Editoriales

Otra ley abortista para esterilizar al TC

Mientras el recurso contra la ley del aborto de 2010 dormía el sueño de los justos en los cajones del Tribunal Constitucional, el actual Gobierno ha mantenido en el congelador la nueva reforma abortista –uno de sus proyectos estrella, fruto del acuerdo de coalición con Unidas Podemos–, consciente, sin duda, del desgaste político asociado a las pretensiones de sus socios, que van mucho más allá de la aceptación resignada por una parte de la opinión pública de unas prácticas indeseables desde cualquier punto de vista.

De ahí, que sea forzoso relacionar la revitalización del proyecto de ley abortista, impulsado por la ministra de Igualdad, Irene Montero, con el compromiso público adquirido por el presidente del TC, Pedro González-Trevijano, de que se resolvería el recurso, pendiente desde hace 12 años, antes de que acabara su mandato el próximo mes de junio. Sin descartar que pudiéramos hallarnos ante una nueva cortina de humo gubernamental, que le ayude a difuminar el escándalo del espionaje y la entrega de la cabeza de la directora del CNI a los nacionalistas catalanes, todo indica que Moncloa quiere aprobar cuanto antes la «ley Montero» para dejar sin efecto la resolución del Constitucional, ante el riesgo evidente de que los magistrados actuantes, confrontados al capitulo II de la Constitución, que recoge los derechos fundamentales de los españoles, encuentren difícil sortear el primero de todos ellos, el derecho a la vida, contenido en el artículo 15 de nuestra Carta Magna.
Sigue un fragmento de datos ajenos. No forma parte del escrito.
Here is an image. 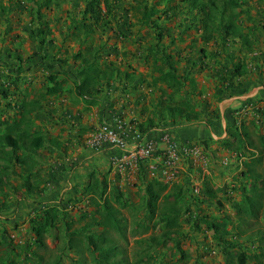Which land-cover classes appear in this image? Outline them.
I'll use <instances>...</instances> for the list:
<instances>
[{"label": "rangeland", "instance_id": "1", "mask_svg": "<svg viewBox=\"0 0 264 264\" xmlns=\"http://www.w3.org/2000/svg\"><path fill=\"white\" fill-rule=\"evenodd\" d=\"M85 1L72 0L59 8L44 11L52 34L48 36V42L43 48L36 37L38 22L31 19L27 9L28 4L22 1L18 6L13 5L8 13L0 10V84L10 89L8 98L0 94V115L12 116L19 108L21 94L17 88L28 86L33 92L43 91L50 83L47 80L48 75L54 70L60 71L61 76L66 77L63 95L57 99L52 97L46 99L47 113L38 122L43 123L50 137L60 136L67 147L61 152L55 151L50 162L63 160L67 155L73 158L72 160L75 159L72 162L66 161L71 168L67 165L64 168H54L51 176L56 182L66 179L67 171L70 170L69 183L64 181V186L60 188L56 184L57 187L52 185L46 190L53 191L49 194L50 199L48 196L45 197L46 206H56L62 216L57 219V223L63 225L62 223L67 220L71 222L73 228L82 227L87 221L81 219L84 214L88 213L90 217L95 211V206L91 204L89 196L82 193L80 186L87 182L88 175L94 168L103 174L107 173L112 186L124 191L132 202L139 201L137 191L142 185V179L138 170L128 169L122 174L115 173L110 169L112 153L110 155L108 153L113 148L89 147L91 155H88L87 137L92 131L91 127L102 121H116L117 118L129 125L126 126L128 133H133L136 122L144 120L153 109V104L159 95L157 87L160 85L158 82L156 87L147 88V84L159 74L157 71L159 65L153 58L154 54H157L154 52L158 40L157 31L151 24L137 23L134 17L136 0H111L112 14L116 17L103 32L99 30L96 32L95 43L102 45L101 53L105 59L115 60L124 68L131 70L135 68L140 75L132 85L128 84L126 87L113 83L104 93L108 99L102 96V102L97 106L86 108L83 103H71L69 90L75 85L73 74L80 66V62L71 57V54L77 51L78 44L68 36L69 23L72 18L81 16ZM2 2L6 4L9 1L2 0ZM243 5L252 8L254 15L252 23L257 26L253 52L246 51L239 40L233 38H228L225 43L219 39L203 43L199 39L201 23L195 16L196 11L187 7L183 0H173L170 8L166 9L168 10L166 14L165 4H160V22L164 28V38L161 43L178 61V72L188 76L189 81L195 83L192 87L188 81L185 93L187 92V96L202 110L201 118L194 121L195 123L170 122L169 127L172 130L163 133L162 137L168 134L173 140L191 141L203 146L211 159L205 174L215 184L225 189L223 194L229 198V201H224L222 206L205 202L197 207L187 203L186 209L180 216V232L173 236L166 246L153 247L150 253L152 259L140 257L143 255V249L149 247L139 242L140 238L149 234L151 230L149 233H144L131 209L122 208L121 212L126 218L123 234L108 230L106 235L111 244L119 247L118 259L121 257L126 259L125 264H239L238 250L243 248L248 251L250 257L246 264H264V206L257 215L243 216V219L239 218L234 207L243 197L242 186L246 184L253 191L254 176L260 173L264 177V149L261 148L260 142V135L264 133V0H244ZM34 52H39V56H34ZM254 52H257L258 56L253 57ZM67 56H70L69 63L63 68L64 63L61 59ZM240 62L244 64L241 68L245 72L243 76H233L232 72ZM18 63L20 64L16 65ZM253 65L256 67L252 68ZM15 78L17 84L13 83ZM219 89L221 92H218ZM258 89L261 92L257 95ZM235 95L240 97L234 112L240 109L241 113L236 116L232 114L233 123L218 130H224L226 134V128L237 122H239L237 126L243 124L248 129L251 139L248 141L245 139V146L240 151L244 157L242 162L239 157L220 146V131H217L215 142L212 139L214 136L211 138L209 135L210 128L214 129L212 121L222 120L220 108ZM9 101L11 106L7 105ZM228 105L231 106V103ZM67 115L72 116L66 120ZM181 126L185 129L182 131L184 134L177 130ZM82 128H85V131L81 138L79 132ZM188 129H192L191 137H185L191 131L188 133L186 131ZM207 142L209 148L205 147ZM45 153L48 156L52 152L48 150L47 153L46 150ZM225 156L230 158L227 163L225 160L224 163L222 162ZM95 159L97 162L93 163ZM246 162H250L252 166L247 167ZM51 163H42L45 173L48 172ZM200 172V169L193 170L196 177H199ZM144 176L147 181L151 179L146 173ZM13 180L17 183L19 178L15 177ZM198 180L202 187L204 180ZM260 182L262 195L257 196V199L264 201V178H261ZM74 185L79 187L75 190ZM171 185L169 184V187ZM193 194L196 193L190 191L188 196L190 200ZM42 200L43 198L37 195L33 198V202L37 205ZM26 208L31 207L26 206ZM15 209H20L19 204L12 208L0 207V264H3L7 256L9 260L15 257L14 253L17 249H14V253L12 250L15 244L23 247L18 249L23 251L19 257L20 264H56L59 259L61 264H96L92 251L80 237H76V246L69 248L66 247L61 232H58L59 237L48 235L45 238L46 246L37 247L36 236L31 231L30 219H36L39 213L42 214L43 206L40 205V211L33 217L28 216L19 220L15 217ZM141 210L143 212L144 208ZM225 214L231 216L232 222L229 228L234 230V235L228 238H232L236 243L234 247H227L228 257L222 247L215 244L205 227L197 231L195 225L198 215L218 219ZM89 230L101 233L103 228L90 227ZM62 248L64 250H61ZM179 248L186 252L185 255ZM254 254L258 258L253 257Z\"/></svg>", "mask_w": 264, "mask_h": 264}, {"label": "trees", "instance_id": "2", "mask_svg": "<svg viewBox=\"0 0 264 264\" xmlns=\"http://www.w3.org/2000/svg\"><path fill=\"white\" fill-rule=\"evenodd\" d=\"M8 1L5 4L0 0V10L6 13L11 10L13 5L18 6L22 1L28 4L27 9L31 19L38 22L36 37L43 48L48 42V36L52 34L44 11L59 8L72 0ZM136 1L134 17L137 23L141 25L151 24L157 31L158 40L154 46V52L157 54H154L153 58L154 62L159 65L157 70L159 74L147 84V88L156 87L160 82L157 87L159 95L153 104V109L144 120L136 122V129L145 134L154 129H159L168 119L173 122L186 123L199 120L202 116V110L187 96V92L185 93L189 78L178 72V61L161 43L164 38V28L160 22V4H165L164 11L167 14L168 10L166 9L170 8L173 0ZM183 1L187 7L196 11L195 16L199 18L201 23L200 41L209 43L219 39L225 43L228 38L238 39L246 51L253 52L257 26L252 23L254 17L252 8L244 6V0ZM112 8L111 0H86L81 10V16L72 18L69 23L68 36L72 37L74 42L78 44L77 51H74L71 57L80 62V66L73 74L75 85L69 90L70 101L73 104L83 103L86 108L97 106L102 102V96L108 99L104 93L113 83L126 87L128 84L132 85L136 77L140 75V72L135 68L132 70L124 68L115 60L105 59L101 53L102 45L95 43L96 32L98 30L103 32L116 17L115 14H112ZM33 54L39 56V52ZM68 57L70 56L58 58L64 63V65L62 64L63 68L69 63ZM44 58L43 56L42 59ZM242 65L244 64L241 62L236 65L232 72L233 76L244 74ZM65 78L61 76L60 71L54 70L48 75L47 80L50 83L43 91L33 92L28 86L17 88L21 94L19 108L12 116L0 115L1 208L9 207L12 198L16 201L30 200L32 197L42 194L48 182L53 178L47 176L41 166L42 160L47 157L45 151L48 152L49 147H53L55 151H63L66 146L60 136L50 137L47 133L48 130L45 133V126L39 124L38 121L42 115L47 113L45 109L46 99L49 97L57 99L63 95ZM13 83H18L17 78L13 80ZM136 83L137 81L134 85ZM189 84L192 87L195 86L194 82L189 81ZM9 92L8 87L0 84V94L8 98ZM218 92H221V89ZM7 105L11 106V102L9 101ZM102 115L104 116V112ZM84 131L85 129L82 128L79 137H83ZM212 139L213 142L216 141L214 138ZM245 139L247 141L251 139L248 129L243 124L241 126L234 124L226 128V135L221 137L219 142L222 148L239 152L240 157L242 156L240 151L245 146ZM260 142L261 148L264 149V133L260 135ZM205 147H210L209 142L205 143ZM250 162H246L247 167L252 166ZM143 172L144 166L140 165L139 174L142 185L137 191L139 201L132 202L124 191H119L112 186L107 173L103 174L94 168L89 173L87 182L80 185L82 193L88 195L91 204L95 206L93 215L88 217V213H85L81 218L87 219L85 224L82 227L73 228L71 222L65 219L66 217H64L66 222H63V225L58 224L57 219L62 217L58 208L46 206L43 208L42 214L37 213L36 219H30L31 231L36 236V246L45 247L46 236L59 237L58 232H61L65 245L69 248L75 247L76 237H80L81 241L92 251L96 264H125L126 259L122 257L118 259L119 247L110 243L106 232L113 230L120 235L123 234L126 218L121 209L128 207L137 217L143 232L149 233L151 230L149 234L140 238L139 242L145 243L149 247L146 250L143 249V255L140 257L152 259L150 253L153 247L166 246L172 237L180 232V216L186 209L187 203L197 207L200 203L205 202L222 206L224 201H229V198L223 194L225 189L215 184L206 174L202 177L204 181L199 193L193 195L192 200H190L188 196L193 190L190 186L191 182L174 183L169 187L168 183L157 179L147 181ZM15 177L19 178L17 183L13 180ZM261 178L264 177L260 173L254 176L253 191L246 184L242 186L243 197L234 205L240 219H243V216L257 215L264 206V201L257 199V196L262 195L259 186L261 185ZM77 187L79 186L74 185L75 190ZM142 208H144L143 212ZM231 222V216L228 214L218 219L207 215H198L195 225L197 231L205 227L204 229L210 233L215 244L222 247L223 252L228 257L227 247L236 245L235 240L228 238L234 235L233 228H229ZM90 227H102L103 231L101 233L91 231L89 230ZM259 235L261 234L259 233ZM8 246L10 247V244ZM14 249H17L16 253H14ZM18 249H23V247L15 244L12 248L15 257L9 260L7 259L9 256H7L3 264H20L19 257L23 251ZM179 249L185 255L186 252L181 248ZM253 257L258 258L256 254ZM249 258L246 249L238 250L239 264H246ZM56 264H61V260H57Z\"/></svg>", "mask_w": 264, "mask_h": 264}, {"label": "built area", "instance_id": "3", "mask_svg": "<svg viewBox=\"0 0 264 264\" xmlns=\"http://www.w3.org/2000/svg\"><path fill=\"white\" fill-rule=\"evenodd\" d=\"M115 121V120H114ZM114 121H102L95 125L87 137L90 148H113L110 157V169L115 173H124L128 169H137L144 166V172L151 179L164 183L174 184L191 182L192 191L199 193L201 184L198 179H203L211 160L205 148L191 141L180 142L173 140L165 134L161 141L164 146H159L157 140L137 137L130 138L129 125L117 118ZM227 152H230L226 150ZM238 157L237 154L234 153ZM228 156L222 160L228 162ZM242 161V157H239ZM230 159V158H229ZM200 169L199 177L193 170Z\"/></svg>", "mask_w": 264, "mask_h": 264}, {"label": "crops", "instance_id": "4", "mask_svg": "<svg viewBox=\"0 0 264 264\" xmlns=\"http://www.w3.org/2000/svg\"><path fill=\"white\" fill-rule=\"evenodd\" d=\"M254 56H258V54H257V52H254L253 53V57ZM256 66H252V68H255ZM237 76H243V75H237ZM261 87V86H260ZM259 87V88H260ZM259 92H261L260 91V89H258L257 90V95L259 94ZM111 95V94H110ZM239 95H235V96H233L232 98V100H228L227 102H226V104L225 105H223L222 107H224V108H220V111H221V118H222V120H218V121H212V124L214 125L213 127H214V129L212 130L210 127V133H209V135H211L212 137L214 136V137H216L217 138V131H220V133H219V136H223V134L225 135V131L224 130H218V129H221L222 127H226V125L228 124L229 125V123H233V117H232V114H234L235 116L237 115V114H240L241 113V110L239 109V111H237V112H234V110H235V107H237L236 105L239 103ZM235 98V99H234ZM229 103H231V106H229L228 104ZM238 108H239V106H238ZM118 113H120V111L118 112ZM117 113V115H120V114H118ZM115 115V114H114ZM113 115V116H114ZM116 115V116H117ZM72 116V115H71ZM70 115H67L65 118H66V120L67 119H69L70 117H71ZM111 116V115H110ZM42 118H44V116L42 115L41 116V118L40 119H42ZM78 118H80L79 116H78ZM102 117H99V119H101ZM112 119H114V118H112ZM170 122H172V121H170V119H168L167 120V122L165 123V124H163L159 129H154L153 131H151V132H149V133H145V134H142L141 133V135L142 136H144V137H150V138H156V139H159V140H161V138H162V134L163 133H165V132H168L169 130H172L171 129V127H169L170 126ZM173 123V122H172ZM237 123H239V122H237ZM236 123V124H237ZM43 124V123H42ZM184 124H186V123H184ZM175 125V124H174ZM177 125V124H176ZM167 127H169V128H167ZM166 128V129H165ZM85 129V128H84ZM193 129V128H192ZM192 129H188V130H186L188 133H189V131H190V133L188 134V135H186L185 137H191V135H193L192 134ZM175 130V129H174ZM179 132H181L182 133V131H184L185 129H183V127L181 126V127H178V129H177ZM45 133H46V129H45ZM138 132L137 131H135V130H133V137H137L138 136V134H137ZM182 134H184V132L182 133ZM191 134V135H190ZM81 139V138H80ZM53 148V147H52ZM52 148H50L49 147V152H52L51 154H49L43 161L44 162H49V163H51L50 162V159L53 157V154H54V152H55V150H54V148L52 149ZM65 150H66V148H65ZM91 149H89V146H88V148H87V151H86V153L88 154V155H91L90 154V151ZM61 152V151H60ZM72 152V151H71ZM114 152V150H110V152H108L109 154H111V153H113ZM48 153V152H47ZM69 153V152H68ZM86 154V155H87ZM69 155H67L66 156V158L65 159H63V160H58V161H56V160H53L52 161V163H51V166H49V170H48V172L47 173H45L47 176H50L51 177V174L53 175V171H54V168H63L64 166H68V168H71V166L69 165V164H67V162H72V161H74V160H72L73 158H69L68 157ZM75 157V156H74ZM76 157H79V156H76ZM75 157V158H76ZM81 158V157H80ZM99 159V158H98ZM96 161H94L93 163H96L97 162V159H95ZM67 161V162H66ZM99 161H100V159H99ZM44 162H42V163H44ZM54 167H53V166ZM52 169H53V171H52ZM131 170H134V168H132ZM136 170V169H135ZM134 170V171H135ZM138 170V169H137ZM51 171H52V173H51ZM133 171V172H134ZM69 172H70V170H69ZM68 171H67V176H66V179H64L63 181L62 180H58L57 182H56V180H54V178H52L49 182H48V184H47V187H46V189L44 190V192L42 193V194H39V195H37V196H40L41 198H43V200H42V202L41 203H39V205H37V204H35L34 202H33V198L35 197L36 198V196H34V197H32L30 200H22V201H16V200H14V198H12L11 199V203H10V206H9V208L11 207L12 208V206H16V205H18L19 204V207H20V209H15V211H14V214H15V217L17 218V220H19V219H23V218H25V217H33L34 215H36L37 213H38V211H40L39 210V207H40V205L41 206H43V208H45L46 207V198L45 197H49V199H50V196H49V194H52L53 193V191H46L47 189H49V188H51L52 187V185H54L55 187H57L56 185H58V187L60 188V187H62V186H64L63 185V182L65 181V182H67V183H69V177H70V173H69ZM56 184V185H55ZM67 186V185H66ZM69 187V186H68ZM32 201V202H31ZM26 206H29V207H31V208H26ZM14 217V218H15ZM15 218V219H16Z\"/></svg>", "mask_w": 264, "mask_h": 264}, {"label": "clouds", "instance_id": "5", "mask_svg": "<svg viewBox=\"0 0 264 264\" xmlns=\"http://www.w3.org/2000/svg\"><path fill=\"white\" fill-rule=\"evenodd\" d=\"M116 118V117H115ZM132 129V128H131ZM134 130H136L138 133L137 134H139L140 135V137H143V138H150V137H144V136H142L141 135V132H139L137 129H134ZM133 133H130V138H132L133 137V135H132ZM143 134V133H142ZM226 135V134H225ZM213 138H215V137H213ZM152 139H155V140H157V142H158V144H159V146H161L163 143H162V141L161 140H159V139H156V138H152ZM162 139V138H161ZM216 139V138H215ZM204 145V144H203ZM226 150H228V151H230L229 149H226ZM230 153H235V154H237L238 155V157H239V153H236L235 151H230ZM113 154V153H112ZM110 155V154H109ZM241 155V154H240ZM240 157H242V160H243V156H240ZM242 162V161H241ZM138 169V172H139V167L137 168ZM143 173H145V172H143Z\"/></svg>", "mask_w": 264, "mask_h": 264}, {"label": "bare ground", "instance_id": "6", "mask_svg": "<svg viewBox=\"0 0 264 264\" xmlns=\"http://www.w3.org/2000/svg\"><path fill=\"white\" fill-rule=\"evenodd\" d=\"M192 191V190H191ZM194 195V194H193ZM197 195V194H196Z\"/></svg>", "mask_w": 264, "mask_h": 264}]
</instances>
Porque el hecho de que desde la izquierda autodenominada progresista, huérfana de sus viejos principios ideológicos, se pretenda hacer del aborto un derecho inalienable de la mujer, choca con la realidad constitucional, que, al contrario de lo que sucedió con el Tribunal Supremo estadounidense en 1973, no ha preterido el derecho a la vida. A este respecto, no nos cansaremos a la hora de condenar esa imposición pública de las tesis abortistas, convertidas en una especie de dogma ideológico de obligado cumplimiento, que acaban por banalizar lo que no es más que una tragedia, personal y social, como es la muerte en el seno materno del no nacido.

Por lo demás, lo que ha trascendido de la reforma legal que propone Irene Montero sólo confirma los peores temores. Se atenta contra la patria potestad de los padres, eso sí, sin que los funcionarios actuantes asuman responsabilidad alguna sobre las menores que aborten, y se atenta contra la libertad de conciencia de los médicos y enfermeras, a quienes se obligará, como ocurre con la eutanasia, a figurar en listas oficiales de objetores, bajo la excusa de organizar los abortorios en los centros públicos de salud. Un sinsentido que desde el Gobierno se venderá como una progresión en derechos, cuando no es más que otro capítulo infame de la cultura de la muerte.